- [TEXT UNDER STUDY]:

============

To prove, Jesus again referenced an animal. The Pharisees would not condemn a sheepowner (such as themselves) for pulling an animal out of a pit on a Sabbath, even though the animal was not in mortal danger at that moment. So, should we be allowed to do something good for an animal, but not for a human? Do they realize how ridiculous and misanthropic they sound?


Did the Pharisees really think that there is ever a situation in which God would not want His people to do good?


The fact that they think there is is proof that they are no longer in tune with God.


Luke's version makes it clear that the Pharisees were less upset that Jesus did this on the Sabbath and more upset that Jesus defied them (and moreso that Jesus claimed Messianic authority in doing so).

Luke 6:9 Then Jesus said to them, “I ask you: Is it lawful to do good on the Sabbath or to do evil, to save life or to destroy it?” 10 After looking around at them all, he told him, “Stretch out your hand.” He did, and his hand was restored. 11 They, however, were filled with rage and started discussing with one another what they might do to Jesus.

Note that Matthew says nothing about the man's faith. That's not the point this time. The point is that Jesus had identified an idol for the Pharisees. That idol was themselves. They had remade god in their own image.


No matter what kind of front we put up, what kind of lifestyle we purport to lead, Jesus will always cut to the heart of things -- always cut to that place where we are not singly devoted to God but rather "serve both God and money" so to speak. He does it over and over again in the Gospels, and He is still doing it today.


My prayer is that as we get into the next section of the Gospel, our hearts will be open to how we might not be in tune with God's priorities.


But for closing discussion purposes, what are things people don't like about Jesus? (I like the Lifeway question: "How might the authority of Jesus be perceived as a threat?") How can we help overcome those conflicts?

============

[Items from a data source]

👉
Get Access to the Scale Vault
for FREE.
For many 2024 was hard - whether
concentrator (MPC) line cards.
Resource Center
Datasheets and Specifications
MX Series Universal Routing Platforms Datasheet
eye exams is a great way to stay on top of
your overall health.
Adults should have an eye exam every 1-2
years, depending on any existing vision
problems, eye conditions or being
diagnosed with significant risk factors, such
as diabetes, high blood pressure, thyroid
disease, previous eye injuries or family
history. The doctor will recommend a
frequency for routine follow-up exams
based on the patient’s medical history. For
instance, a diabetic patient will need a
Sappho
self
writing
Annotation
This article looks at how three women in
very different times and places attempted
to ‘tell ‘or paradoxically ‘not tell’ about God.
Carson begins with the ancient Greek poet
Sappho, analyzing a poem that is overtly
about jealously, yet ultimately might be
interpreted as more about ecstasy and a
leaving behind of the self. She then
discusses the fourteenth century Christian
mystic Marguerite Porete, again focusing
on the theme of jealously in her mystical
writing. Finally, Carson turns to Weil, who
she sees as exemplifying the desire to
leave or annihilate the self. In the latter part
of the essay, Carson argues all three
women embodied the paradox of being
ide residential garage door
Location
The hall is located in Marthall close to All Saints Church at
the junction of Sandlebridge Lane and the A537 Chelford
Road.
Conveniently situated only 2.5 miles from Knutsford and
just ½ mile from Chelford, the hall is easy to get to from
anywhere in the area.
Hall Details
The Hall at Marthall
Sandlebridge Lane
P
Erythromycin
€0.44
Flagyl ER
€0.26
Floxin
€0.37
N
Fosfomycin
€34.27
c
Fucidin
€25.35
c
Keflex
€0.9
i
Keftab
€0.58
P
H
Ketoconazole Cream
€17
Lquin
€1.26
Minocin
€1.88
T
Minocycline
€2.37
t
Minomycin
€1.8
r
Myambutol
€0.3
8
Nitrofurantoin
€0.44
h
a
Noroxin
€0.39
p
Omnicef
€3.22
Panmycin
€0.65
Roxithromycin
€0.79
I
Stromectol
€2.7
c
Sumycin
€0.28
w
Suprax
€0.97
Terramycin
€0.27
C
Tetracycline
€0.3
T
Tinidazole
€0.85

============

- [JOB]:
What questions does the last paragraph of the Sabbath commentary ask, the one starting "But for closing discussion purposes"? List each in full.

- [TASK SOLUTION]:
- What are things people don't like about Jesus?
- How might the authority of Jesus be perceived as a threat?
- How can we help overcome those conflicts?